Task to carry out: Write out every line of the entries below exactly as they appear, leaving out the pictures.

Entries from a dataset

Start of Block

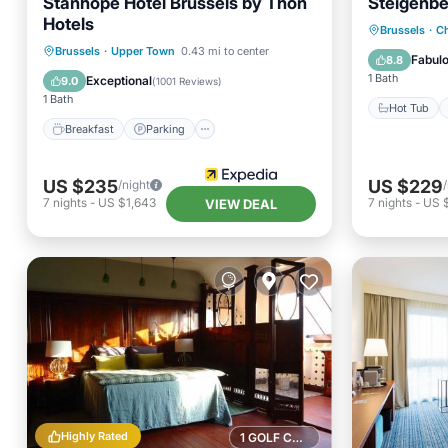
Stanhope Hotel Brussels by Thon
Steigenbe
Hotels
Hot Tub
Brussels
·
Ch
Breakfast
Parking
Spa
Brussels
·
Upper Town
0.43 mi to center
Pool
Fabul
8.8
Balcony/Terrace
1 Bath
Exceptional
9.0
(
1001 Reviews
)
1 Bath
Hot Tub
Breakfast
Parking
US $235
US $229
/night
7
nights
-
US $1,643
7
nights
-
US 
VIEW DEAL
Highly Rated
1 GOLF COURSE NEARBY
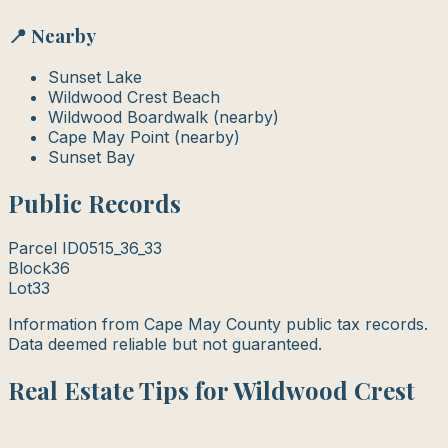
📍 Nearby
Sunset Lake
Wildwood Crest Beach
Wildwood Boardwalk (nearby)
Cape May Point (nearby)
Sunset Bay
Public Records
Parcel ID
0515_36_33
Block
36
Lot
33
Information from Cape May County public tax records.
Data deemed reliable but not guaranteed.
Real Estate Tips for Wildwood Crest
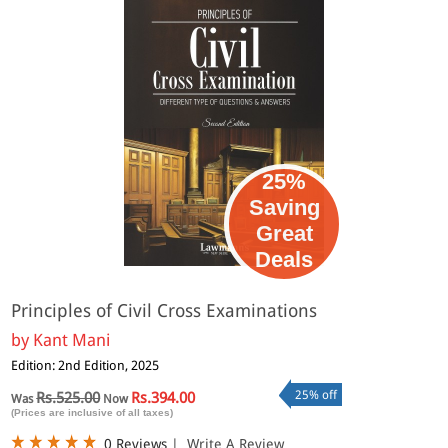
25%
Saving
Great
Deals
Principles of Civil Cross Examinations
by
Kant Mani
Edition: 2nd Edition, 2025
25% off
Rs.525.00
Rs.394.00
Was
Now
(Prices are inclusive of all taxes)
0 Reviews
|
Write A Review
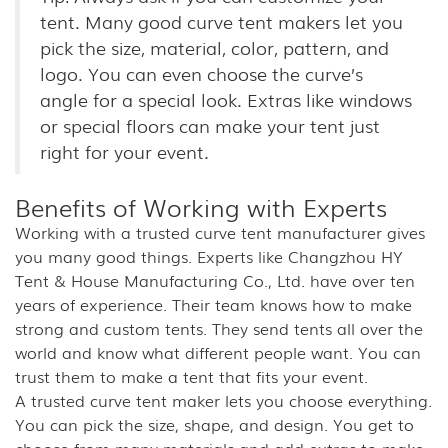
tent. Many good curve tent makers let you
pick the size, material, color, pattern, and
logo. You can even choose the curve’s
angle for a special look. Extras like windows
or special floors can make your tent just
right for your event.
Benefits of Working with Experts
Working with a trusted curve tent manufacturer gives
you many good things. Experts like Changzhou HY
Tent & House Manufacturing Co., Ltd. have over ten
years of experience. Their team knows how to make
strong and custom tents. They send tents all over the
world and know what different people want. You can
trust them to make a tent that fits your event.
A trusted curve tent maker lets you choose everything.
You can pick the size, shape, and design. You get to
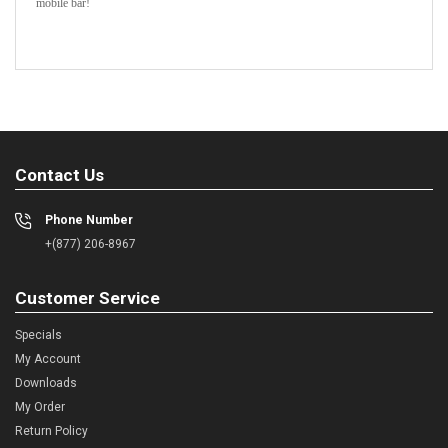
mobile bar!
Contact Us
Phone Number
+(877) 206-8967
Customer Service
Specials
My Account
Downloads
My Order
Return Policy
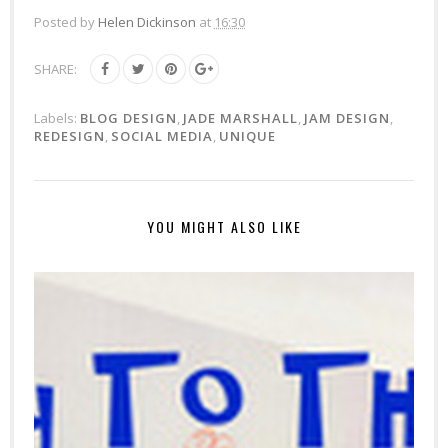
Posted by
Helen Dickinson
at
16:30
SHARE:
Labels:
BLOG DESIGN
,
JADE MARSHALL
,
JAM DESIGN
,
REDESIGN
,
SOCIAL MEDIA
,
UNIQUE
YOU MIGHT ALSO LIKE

End of Block

Task response:
Stanhope Hotel Brussels by Thon
Steigenbe
Hotels
Hot Tub
Brussels
·
Ch
Breakfast
Parking
Spa
Brussels
·
Upper Town
0.43 mi to center
Pool
Fabul
8.8
Balcony/Terrace
1 Bath
Exceptional
9.0
(
1001 Reviews
)
1 Bath
Hot Tub
Breakfast
Parking
US $235
US $229
/night
7
nights
-
US $1,643
7
nights
-
US 
VIEW DEAL
Highly Rated
1 GOLF COURSE NEARBY
📍 Nearby
Sunset Lake
Wildwood Crest Beach
Wildwood Boardwalk (nearby)
Cape May Point (nearby)
Sunset Bay
Public Records
Parcel ID
0515_36_33
Block
36
Lot
33
Information from Cape May County public tax records.
Data deemed reliable but not guaranteed.
Real Estate Tips for Wildwood Crest
25%
Saving
Great
Deals
Principles of Civil Cross Examinations
by
Kant Mani
Edition: 2nd Edition, 2025
25% off
Rs.525.00
Rs.394.00
Was
Now
(Prices are inclusive of all taxes)
0 Reviews
|
Write A Review
tent. Many good curve tent makers let you
pick the size, material, color, pattern, and
logo. You can even choose the curve’s
angle for a special look. Extras like windows
or special floors can make your tent just
right for your event.
Benefits of Working with Experts
Working with a trusted curve tent manufacturer gives
you many good things. Experts like Changzhou HY
Tent & House Manufacturing Co., Ltd. have over ten
years of experience. Their team knows how to make
strong and custom tents. They send tents all over the
world and know what different people want. You can
trust them to make a tent that fits your event.
A trusted curve tent maker lets you choose everything.
You can pick the size, shape, and design. You get to
mobile bar!
Contact Us
Phone Number
+(877) 206-8967
Customer Service
Specials
My Account
Downloads
My Order
Return Policy
Posted by
Helen Dickinson
at
16:30
SHARE:
Labels:
BLOG DESIGN
,
JADE MARSHALL
,
JAM DESIGN
,
REDESIGN
,
SOCIAL MEDIA
,
UNIQUE
YOU MIGHT ALSO LIKE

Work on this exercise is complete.